Título: Denúncias abalam mercados no País
Autor: Renée Pereira
Fonte: O Estado de São Paulo, 07/06/2005, Economia, p. B1

As denúncias do deputado Roberto Jefferson (PTB) contra o governo e o PT acertaram em cheio o mercado financeiro ontem. Com as incertezas em relação à postura do governo diante das acusações, que envolveram os nomes dos ministros José Dirceu (Casa Civil) e Antonio Palocci (Fazenda), os investidores optaram pela cautela e se desfizeram de vários papéis. O deputado, presidente do PTB, denunciou a existência de um esquema chamado "mensalão" - uma mesada de R$ 30 mil que seria distribuída a congressistas do PP e PL pelo tesoureiro do PT, Delúbio Soares, em troca de apoio.

Além disso, pela primeira vez, o ministro da Fazenda foi envolvido explicitamente nas denúncias. Segundo Jefferson, Palocci e Dirceu foram avisados do esquema de propinas e não fizeram nada. O que ajudou a azedar o humor do mercado.

O risco país, que revela a confiança dos estrangeiros no Brasil, avançou 15 pontos, para 431 pontos - alta de 3,61% em relação a sexta-feira. O índice refletiu o desempenho dos principais papéis brasileiros negociados no mercado internacional, que atuaram em terreno negativo durante todo o dia. O BR-40 caiu 0,67%, para 118,30% do valor de face, e o C-Bond recuou 0,12%, para 102%.

A Bolsa de Valores de São Paulo (Bovespa) também não resistiu à turbulência política e despencou 3,07%. O dólar subiu 0,95% e fechou cotado em R$ 2,450. Da mesma forma, os juros futuros também foram pressionados e terminaram o dia em alta. Os contratos de janeiro de 2006, por exemplo, avançaram de 19,41% para 19,51%.

Segundo analistas, até a semana passada o mercado vinha assimilando razoavelmente bem o caso dos Correios. A preocupação maior do governo era colher assinaturas contra a CPI e tentar montar estratégias para investigar o assunto por meio da Polícia Federal.

Mas, além de ampliar a gravidade da crise, as novas denúncias chegam no momento em que o governo tem pouca coisa para mostrar e está na defensiva por causa da desaceleração da economia, avalia o economista Marcelo Allain, professor do MBA da Fipe/USP. "Com o Produto Interno Bruto (PIB) abaixo das expectativas no primeiro trimestre, consumo e investimentos em queda, juros elevados e pobreza aumentando, há muito que explicar para a população", argumenta ele. "Isso tudo afeta a percepção do investidor até o fim do ano."
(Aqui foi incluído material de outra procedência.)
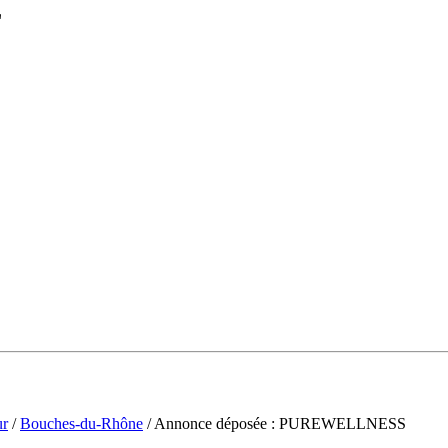
L
ur
/
Bouches-du-Rhône
/ Annonce déposée : PUREWELLNESS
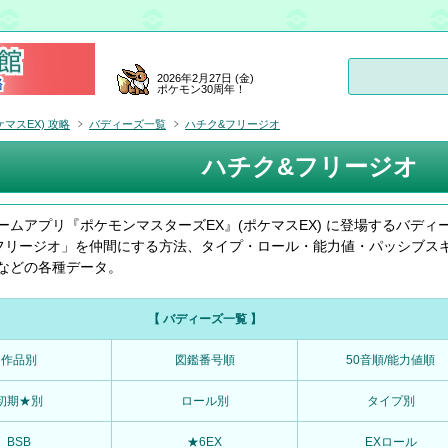
2026年2月27日 (金)
ポケモン30周年！
マスEX) 攻略
バディーズ一覧
ハチク&フリージオ
ハチク&フリージオ
ームアプリ『ポケモンマスターズEX』(ポケマスEX) に登場するバディ
フリージオ」を仲間にする方法、タイプ・ロール・能力値・パッシブス
などの各種データ。
【 バディーズ一覧 】
作品別
図鑑番号順
50音順/能力値順
初期★別
ロール別
タイプ別
BSB
★6EX
EXロール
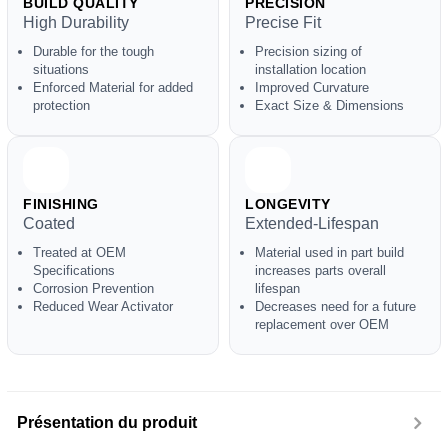
BUILD QUALITY
PRECISION
High Durability
Precise Fit
Durable for the tough
Precision sizing of
situations
installation location
Enforced Material for added
Improved Curvature
protection
Exact Size & Dimensions
FINISHING
LONGEVITY
Coated
Extended-Lifespan
Treated at OEM
Material used in part build
Specifications
increases parts overall
Corrosion Prevention
lifespan
Reduced Wear Activator
Decreases need for a future
replacement over OEM
Présentation du produit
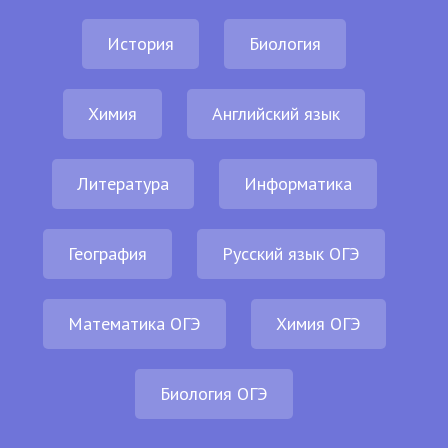
История
Биология
Химия
Английский язык
Литература
Информатика
География
Русский язык ОГЭ
Математика ОГЭ
Химия ОГЭ
Биология ОГЭ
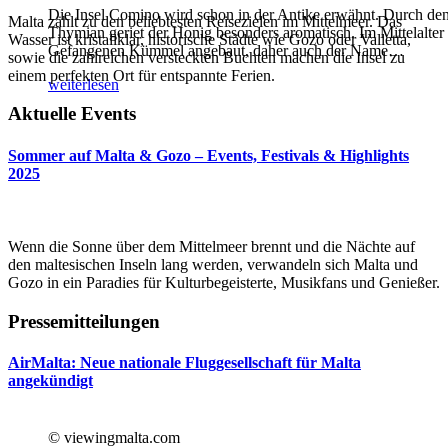
Die Insel Comino wird schon in der Antike erwähnt. Durch de
Malta zählt zu den beliebtesten Reisezielen im Mittelmeer. Das
Thymian geriet der Honig besonders aromatisch. Im Mittelalter
Wasser ist kristallklar, historische Städte wie Gozo oder Valletta,
Gefangenen Kümmel angebaut, daher auch der Name
…
sowie die zahlreichen versteckten Buchten machen die Insel zu
einem perfekten Ort für entspannte Ferien.
weiterlesen
Aktuelle Events
Sommer auf Malta & Gozo – Events, Festivals & Highlights
2025
Wenn die Sonne über dem Mittelmeer brennt und die Nächte auf
den maltesischen Inseln lang werden, verwandeln sich Malta und
Gozo in ein Paradies für Kulturbegeisterte, Musikfans und Genießer.
Pressemitteilungen
AirMalta: Neue nationale Fluggesellschaft für Malta
angekündigt
© viewingmalta.com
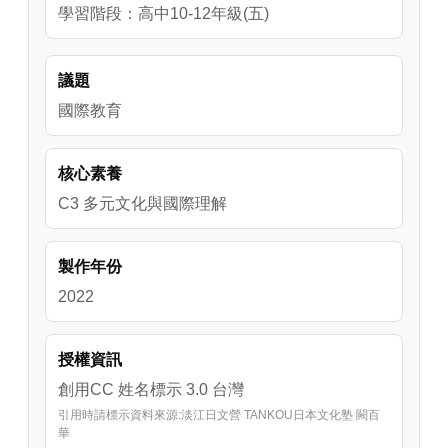
學習階段：高中10-12年級(五)
議題
國際教育
核心素養
C3 多元文化與國際理解
製作年份
2022
授權資訊
創用CC 姓名標示 3.0 台灣
引用時請標示資料來源:淡江日文營 TANKOU日本文化塾 闕百
華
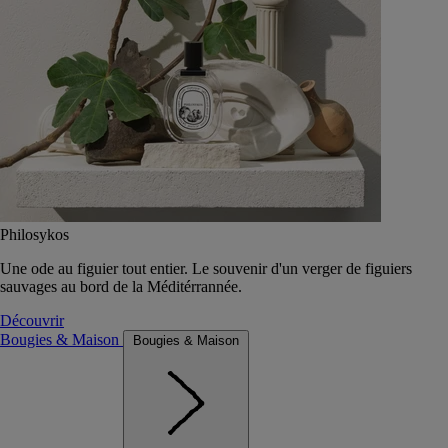
Philosykos
Une ode au figuier tout entier. Le souvenir d'un verger de figuiers
sauvages au bord de la Méditérrannée.
Découvrir
Bougies & Maison
Bougies & Maison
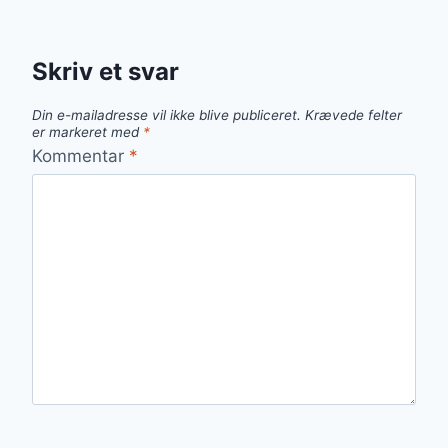
Skriv et svar
Din e-mailadresse vil ikke blive publiceret.
Krævede felter
er markeret med
*
Kommentar
*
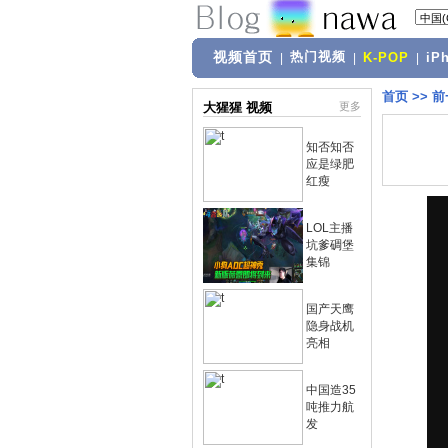
视频首页
热门视频
|
|
K-POP
|
iP
首页
>>
前
大猩猩 视频
更多
知否知否
应是绿肥
红瘦
LOL主播
坑爹碉堡
集锦
国产天鹰
隐身战机
亮相
中国造35
吨推力航
发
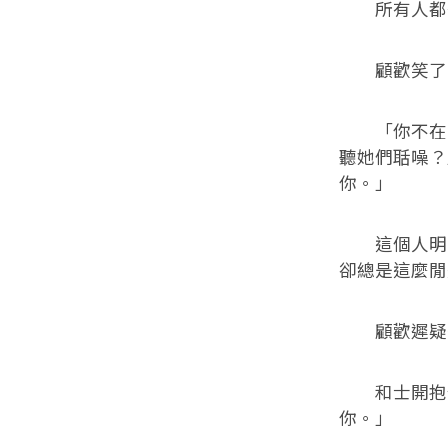
所有人都齊
顧歡笑了，
「你不在，
聽她們聒噪？
你。」
這個人明明
卻總是這麼閒
顧歡遲疑一
和士開抱住
你。」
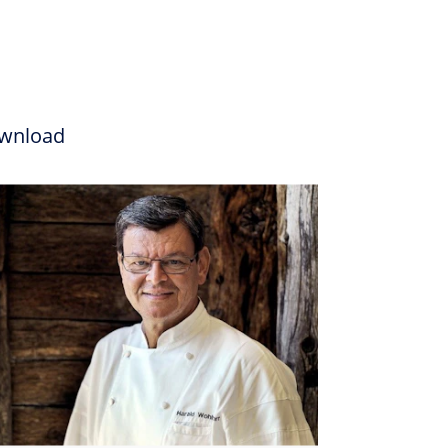
wnload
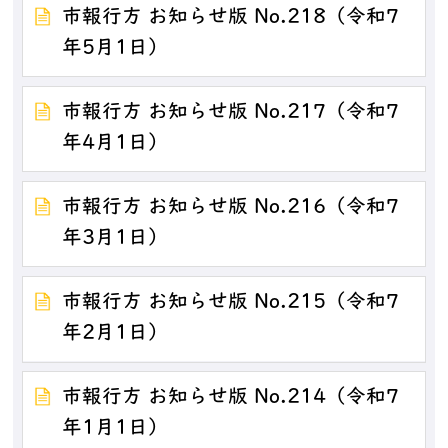
市報行方 お知らせ版 No.218（令和7
年5月1日）
市報行方 お知らせ版 No.217（令和7
年4月1日）
市報行方 お知らせ版 No.216（令和7
年3月1日）
市報行方 お知らせ版 No.215（令和7
年2月1日）
市報行方 お知らせ版 No.214（令和7
年1月1日）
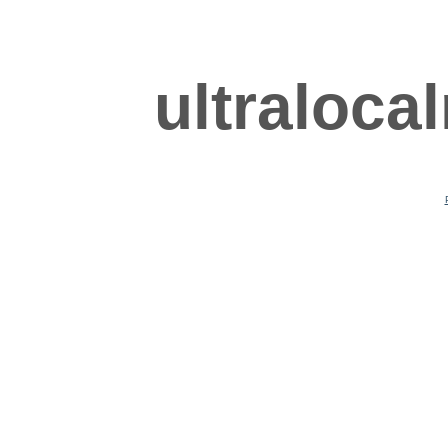
ultraloca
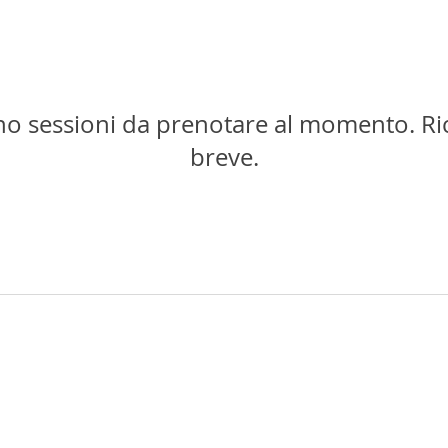
no sessioni da prenotare al momento. Ric
breve.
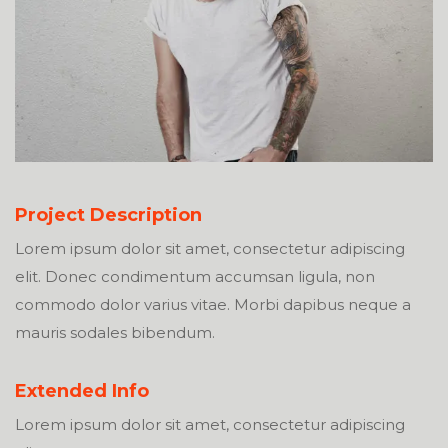
Project Description
Lorem ipsum dolor sit amet, consectetur adipiscing
elit. Donec condimentum accumsan ligula, non
commodo dolor varius vitae. Morbi dapibus neque a
mauris sodales bibendum.
Extended Info
Lorem ipsum dolor sit amet, consectetur adipiscing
O comportamento do mercado financeiro ontem poderia ter sido ainda mais negativo não fosse a calmaria no mercado internacional, com as bolsas americanas fechando em alta, afirma o estrategista do BankBoston, Odair Abate. Segundo ele, o humor do mercado nos próximos dias depende da postura do governo em relação às denúncias e de fatos novos, a favor ou contra.

O problema é que daqui para frente - a pouco mais de um ano das eleições presidenciais - muitas situações semelhantes podem ocorrer e sacudir o mercado, diz ele. "Apesar disso, acredito que pouca coisa estrutural vai acontecer na economia do País."

Essa opinião é compartilhada pelo economista da Gap Asset Management Alexandre Maia, que não acredita em mudanças na política econômica do País. Segundo ele, o que existe hoje é uma piora transitória no preço dos ativos. "Diante da incerteza, o investidor tem medo do que vai acontecer e prefere ficar fora do jogo." No exterior, apesar de o cenário favorável aos emergentes, a crise deve merecer acompanhamento.